Mais, é ainda inconstitucional no caso concreto ao colocar o agregado numa situação de perigo que faz piorar a fragilidade económica, ficando evidente uma discriminação em razão da origem. Naturalmente que tal exposição ao perigo choca face ao desejo de aumento exorbitante das rendas visto que foi o propósito do senhorio que alegou optar pelo despejo para alcançar uma renda superior.


20ª


De facto, o legislador que pretende efetivar os despejos estará a tratar de modo diverso os arrendatários dado que não limita os aumentos de renda, nada justificando tal desigualdade de tratamento.»


A exequente/recorrida contra-alegou, defendendo a improcedência do recurso e a consequente manutenção da decisão recorrida.


Corridos os vistos, cumpre apreciar e decidir.


II – ÂMBITO DO RECURSO


Sendo o objeto do recurso delimitado pelas conclusões das alegações, sem prejuízo do que seja de conhecimento oficioso (arts. 608º, nº 2, 635º, nº 4 e 639º, nº 1, do CPC), a questão essencial a decidir consiste em saber se deve ser suspensa a entrega do imóvel penhorado e vendido nestes autos.


A resposta à referida questão pressupõe a análise da seguinte problemática:


- legitimidade da recorrente;


- caso julgado formal;


- direito constitucional à habitação (casa de morada de família).


III – FUNDAMENTAÇÃO


OS FACTOS


Os factos a considerar, além dos que constam do relatório, são os seguintes1:


1 - Na presente execução foi penhorada a fração “D” do prédio descrito na CRP de Cidade 1 sob o n.º 2229 da freguesia de Local 1, inscrito na matriz sob o artigo 7390, com propriedade registada a favor dos executados desde 21.08.2007.

● Tarefa a realizar
Reescreva de forma mais concisa o parágrafo do excerto que começa por «Sendo o objeto do recurso», conservando os factos principais.

● Material de origem
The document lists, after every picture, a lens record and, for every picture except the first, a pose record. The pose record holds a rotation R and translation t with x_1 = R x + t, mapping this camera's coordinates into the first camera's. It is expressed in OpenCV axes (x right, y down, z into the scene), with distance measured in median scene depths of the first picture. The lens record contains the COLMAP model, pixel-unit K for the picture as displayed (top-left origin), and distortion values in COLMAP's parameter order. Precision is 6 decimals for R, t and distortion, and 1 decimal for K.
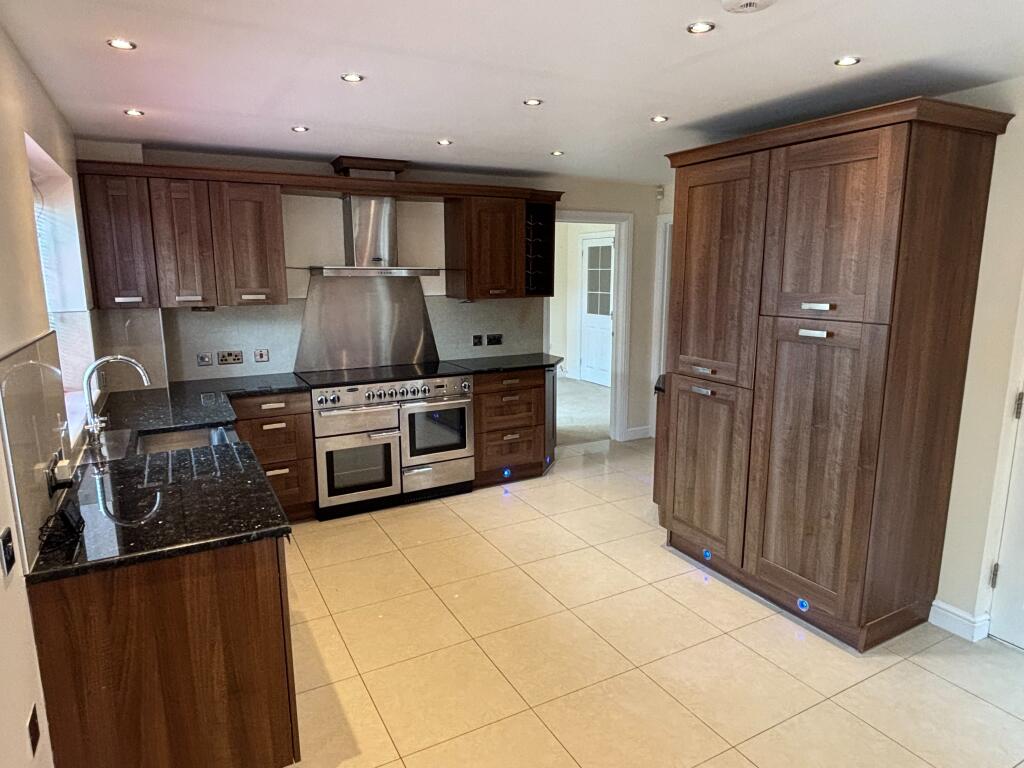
lens RADIAL K [[623.2, 0, 513.9], [0, 623.2, 387.3], [0, 0, 1]] dist [-0.013615, -0.006128]
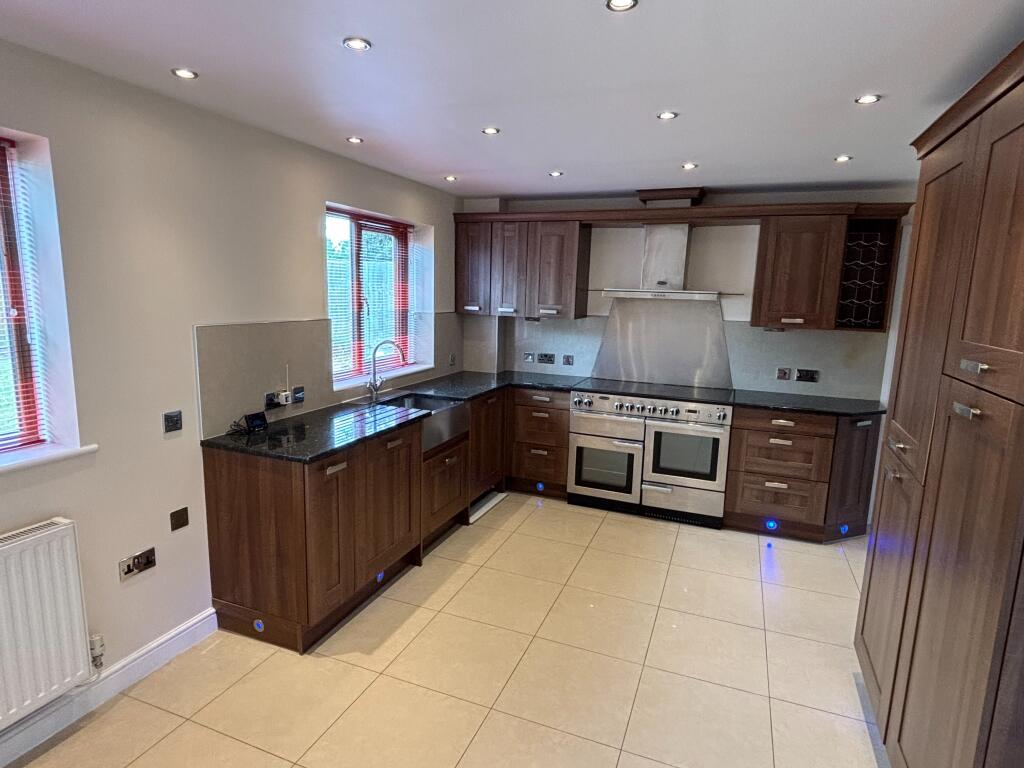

● Resultado da tarefa
O objeto do recurso é delimitado pelas conclusões das alegações, salvo o que for de conhecimento oficioso (arts. 608º, nº 2, 635º, nº 4 e 639º, nº 1, do CPC). A questão essencial é saber se deve ser suspensa a entrega do imóvel penhorado e vendido nos autos.